Zheng Shou-Yan, Xiao Qiu-Yan, Xie Xiao-Hong, Deng Yu, Ren Luo, Tian Dai-Yin, Luo Zheng-Xiu, Luo Jian, Fu Zhou, Huang Ai-Long, Liu En-Mei
Pediatric Research Institute, Children's Hospital of Chongqing Medical University, Ministry of Education Key Laboratory of Child Development and Disorders, China International Science and Technology Cooperation base of Child Development and Critical Disorders, Chongqing Key Laboratory of Pediatrics, Chongqing, 400014, China.
Department of Respiratory Medicine, Children's Hospital of Chongqing Medical University, Chongqing, 400014, China.
Sci Rep. 2016 Mar 11;6:22964. doi: 10.1038/srep22964.
Secondary thrombocytosis (ST) is frequently observed in children with a variety of clinical conditions. The leading cause of ST is respiratory tract infection (RTI) in children. Nasopharyngeal aspirate samples were collected and assessed for common respiratory viruses. The relationships between virus infections and secondary thrombocytosis were analyzed retrospectively. The blood platelet count and the presence of respiratory viruses were determined for 3156 RTI patients, and 817 (25.9%) cases with platelet ≥500 × 10(9)/L were considered as the thrombocytosis group. Compared with the normal group, the detection rates of respiratory syncytial virus (RSV) and human rhinovirus (HRV) were significantly higher in the thrombocytosis group (P = 0.017 and 0.042, respectively). HRV single infection was a risk factor associated with thrombocytosis [odds ratio (OR) = 1.560, 95% confidence interval (CI) = 1.108-2.197]. Furthermore, ST was more likely to occur in younger patients who had clinical manifestations of wheezing and dyspnea and who had been diagnosed with bronchiolitis. Furthermore, the course of disease lasted longer in these patients. ST is associated with viral respiratory tract infections, especially RSV and HRV infections. HRV single infection is a risk factor associated with thrombocytosis.

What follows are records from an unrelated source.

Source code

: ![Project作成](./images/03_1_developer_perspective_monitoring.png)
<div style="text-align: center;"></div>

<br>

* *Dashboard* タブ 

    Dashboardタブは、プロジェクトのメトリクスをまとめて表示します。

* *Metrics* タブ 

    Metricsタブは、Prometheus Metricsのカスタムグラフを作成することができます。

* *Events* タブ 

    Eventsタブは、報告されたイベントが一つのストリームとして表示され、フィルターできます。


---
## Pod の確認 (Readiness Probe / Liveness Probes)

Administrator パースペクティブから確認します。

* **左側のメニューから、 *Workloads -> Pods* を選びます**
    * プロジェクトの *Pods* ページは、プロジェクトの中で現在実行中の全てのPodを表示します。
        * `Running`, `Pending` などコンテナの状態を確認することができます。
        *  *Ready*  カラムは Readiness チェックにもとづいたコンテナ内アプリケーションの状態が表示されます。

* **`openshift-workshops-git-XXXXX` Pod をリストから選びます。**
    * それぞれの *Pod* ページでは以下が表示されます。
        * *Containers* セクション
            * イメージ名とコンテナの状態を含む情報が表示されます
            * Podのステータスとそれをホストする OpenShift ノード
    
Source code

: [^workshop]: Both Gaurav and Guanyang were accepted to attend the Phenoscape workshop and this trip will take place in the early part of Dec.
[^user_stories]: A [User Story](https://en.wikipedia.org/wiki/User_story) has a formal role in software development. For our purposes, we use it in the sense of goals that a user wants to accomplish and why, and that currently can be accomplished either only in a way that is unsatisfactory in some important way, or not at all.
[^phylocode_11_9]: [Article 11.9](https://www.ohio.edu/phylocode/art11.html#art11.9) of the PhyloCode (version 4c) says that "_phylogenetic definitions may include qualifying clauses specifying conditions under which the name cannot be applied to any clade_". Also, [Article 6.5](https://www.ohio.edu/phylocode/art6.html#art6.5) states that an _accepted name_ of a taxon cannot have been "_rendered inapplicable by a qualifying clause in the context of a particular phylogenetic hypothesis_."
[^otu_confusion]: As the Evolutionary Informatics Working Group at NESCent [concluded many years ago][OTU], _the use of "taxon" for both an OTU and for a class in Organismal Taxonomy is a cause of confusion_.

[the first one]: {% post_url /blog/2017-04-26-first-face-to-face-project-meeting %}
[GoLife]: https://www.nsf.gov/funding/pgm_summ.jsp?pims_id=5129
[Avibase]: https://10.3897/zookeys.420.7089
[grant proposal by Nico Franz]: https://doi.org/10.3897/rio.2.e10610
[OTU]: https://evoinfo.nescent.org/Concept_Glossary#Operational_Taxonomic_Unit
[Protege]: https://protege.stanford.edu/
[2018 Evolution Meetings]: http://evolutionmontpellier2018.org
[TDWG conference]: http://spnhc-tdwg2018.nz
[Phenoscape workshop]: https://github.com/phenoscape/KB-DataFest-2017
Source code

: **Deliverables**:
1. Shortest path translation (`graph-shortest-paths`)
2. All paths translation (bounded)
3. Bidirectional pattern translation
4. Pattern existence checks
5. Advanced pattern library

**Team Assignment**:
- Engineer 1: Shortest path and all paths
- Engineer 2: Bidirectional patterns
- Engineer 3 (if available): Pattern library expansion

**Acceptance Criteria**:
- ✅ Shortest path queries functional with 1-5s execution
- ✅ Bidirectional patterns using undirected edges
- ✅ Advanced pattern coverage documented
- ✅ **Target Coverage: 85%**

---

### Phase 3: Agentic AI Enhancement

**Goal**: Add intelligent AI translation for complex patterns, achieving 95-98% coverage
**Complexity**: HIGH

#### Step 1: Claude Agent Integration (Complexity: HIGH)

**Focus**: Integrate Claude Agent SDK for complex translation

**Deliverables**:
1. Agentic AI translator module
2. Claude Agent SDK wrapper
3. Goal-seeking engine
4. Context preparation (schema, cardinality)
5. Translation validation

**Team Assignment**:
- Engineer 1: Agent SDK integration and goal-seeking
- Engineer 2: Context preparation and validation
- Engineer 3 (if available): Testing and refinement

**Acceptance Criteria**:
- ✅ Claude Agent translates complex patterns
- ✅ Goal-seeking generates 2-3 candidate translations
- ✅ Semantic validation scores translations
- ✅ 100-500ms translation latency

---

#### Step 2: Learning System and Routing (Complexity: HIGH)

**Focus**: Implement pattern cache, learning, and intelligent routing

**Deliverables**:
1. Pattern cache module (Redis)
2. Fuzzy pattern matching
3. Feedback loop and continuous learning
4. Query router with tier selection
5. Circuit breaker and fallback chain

继发性血小板增多症(ST)常见于患有各种临床病症的儿童。儿童ST的主要病因是呼吸道感染(RTI)。收集鼻咽抽吸物样本并评估常见呼吸道病毒。回顾性分析病毒感染与继发性血小板增多症之间的关系。对3156例RTI患者测定血小板计数和呼吸道病毒的存在情况,817例(25.9%)血小板≥500×10⁹/L的病例被视为血小板增多症组。与正常组相比,血小板增多症组呼吸道合胞病毒(RSV)和人鼻病毒(HRV)的检出率显著更高(分别为P = 0.017和0.042)。HRV单一感染是与血小板增多症相关的危险因素[比值比(OR)= 1.560,95%置信区间(CI)= 1.108 - 2.197]。此外,ST更易发生于有喘息和呼吸困难临床表现且被诊断为细支气管炎的较年轻患者。此外,这些患者的病程持续时间更长。ST与病毒性呼吸道感染相关,尤其是RSV和HRV感染。HRV单一感染是与血小板增多症相关的危险因素。